Recently Cardinal Timothy Dolan, in his capacity as President of the United States Conference of Catholic Bishops, wrote to both the President of the United States and Congress to communicate and boldly affirm the position of the Holy Father, Pope Francis, on the tragic conflict in Syria.
Cardinal Dolan expressed gratitude for the patience and restraint the Obama administration has exercised thus far and said that the Conference stood united with the administration in its absolute condemnation of the use of chemical weapons in Syria and its concerns for the peace and security of the nation.
We all stand in mourning with those who are suffering and grieving in Syria where over 100,000 people have lost their lives to date. We are united in prayer with over two million refugees who have been driven from their homes by terror and violence. It is a terribly tragic situation for the Syrian people and for the world, as well as deeply troubling.
An integral aspect of the call of the Church, as expressed by the Holy Father in this critical moment, is a summons to a renewed effort toward a political solution rather than a military one in Syria. The Church, following the guidance of the Holy Father, desires to be a catalyst for a non-violent solution to the crisis in Syria, a solution that is just, respects the dignity of persons, and is careful not to deepen the tensions that exist.

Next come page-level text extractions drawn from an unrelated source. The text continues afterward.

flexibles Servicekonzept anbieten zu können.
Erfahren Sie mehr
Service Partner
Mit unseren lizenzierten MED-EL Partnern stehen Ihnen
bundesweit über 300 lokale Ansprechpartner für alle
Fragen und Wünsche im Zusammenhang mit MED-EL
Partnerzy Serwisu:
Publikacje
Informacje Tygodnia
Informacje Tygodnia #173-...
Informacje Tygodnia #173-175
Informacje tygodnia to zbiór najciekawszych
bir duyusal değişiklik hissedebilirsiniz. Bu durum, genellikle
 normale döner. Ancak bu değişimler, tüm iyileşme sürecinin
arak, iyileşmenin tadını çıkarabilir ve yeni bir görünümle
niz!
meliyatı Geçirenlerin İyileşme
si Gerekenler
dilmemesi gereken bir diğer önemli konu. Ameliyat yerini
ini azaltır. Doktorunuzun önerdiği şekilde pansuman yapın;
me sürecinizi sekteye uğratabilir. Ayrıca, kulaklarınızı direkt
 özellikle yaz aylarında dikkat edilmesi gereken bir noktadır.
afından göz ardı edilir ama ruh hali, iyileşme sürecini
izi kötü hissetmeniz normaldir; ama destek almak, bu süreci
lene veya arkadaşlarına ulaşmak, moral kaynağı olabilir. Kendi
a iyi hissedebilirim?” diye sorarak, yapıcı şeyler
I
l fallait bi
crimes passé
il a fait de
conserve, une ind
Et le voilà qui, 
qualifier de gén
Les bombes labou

As the People of God we have a moral responsibility to remember and remind our legislators of the strict conditions required for a just war: 1) The damage inflicted by the aggressor on the nation or community of nations must be lasting, grave, and certain; 2) All other means of putting an end to it must have been shown to be impractical or ineffective; 3) There must be serious prospects of success; 4) The use of arms must not produce evils and disorders graver than the evil to be eliminated. The power of modern means of destruction weighs heavily in evaluating this condition (Catechism of the Catholic Church, 2309).
I stand with the Holy Father in his condemnation of violence in Syria. I stand with him in his plea for greater humanitarian assistance for the people of Syria, and for countries that are taking in refugees. And finally, I stand with the Holy Father, in his unwillingness to endorse military action at this juncture. The conditions of the doctrine of a just war, as articulated above, have not been demonstrated. As a nation we have a grave responsibility before God and humanity to demonstrate that these criteria have been achieved before initiating war.
This is an opportunity to remind the Christian faithful and all people of good will that peace, whether in the individual heart, or in society, depends upon docility to the divine will of God. Peace is both a gift to be accepted from above, and a fruit of our docility to the divine will sown into our hearts. It is fitting that our day of prayer and fasting for peace took place on the eve of a day traditionally reserved for the veneration of Mary, Mother of the Church and Queen of Peace.
His Holiness Pope Francis recognizes how important obedience to the Divine Law is for peace. The Holy Father knows that only conformity with the Divine Order leads to the conversion of hearts and societies. Conversion is essential to peace, which is one reason we are called as a Church to pray and fast for peace. As Pope John XXIII wrote of the need for peace in the encyclical Pacem et Terris, “so magnificent, so exalted is this aim that human resources alone, even though inspired by the most praiseworthy good will, cannot hope to achieve it. God Himself must come to man’s aid, with his heavenly assistance, if human society is to bear the closest possible resemblance to the Kingdom of God.” (Pacem et Terris, John XXIII) Following this thought I close with a prayer from Pope John XXIII, but this time, for peace in Syria, in the Middle East, in our nation, as well as in our cities, homes, and hearts:
Let us, then, pray with all fervor for this peace which our divine Redeemer came to bring us. May He banish from the souls of men whatever might endanger peace. May He transform all men into witnesses of truth, justice and brotherly love. May He illumine with His light the minds of rulers, so that, besides caring for the proper material welfare of their peoples, they may also guarantee them the fairest gift of peace.
Finally, may Christ inflame the desires of all men to break through the barriers which divide them, to strengthen the bonds of mutual love, to learn to understand one another, and to pardon those who have done them wrong. Through His power and inspiration may all peoples welcome each other to their hearts as brothers, and may the peace they long for ever flower and ever reign among them (Pacem et Terris).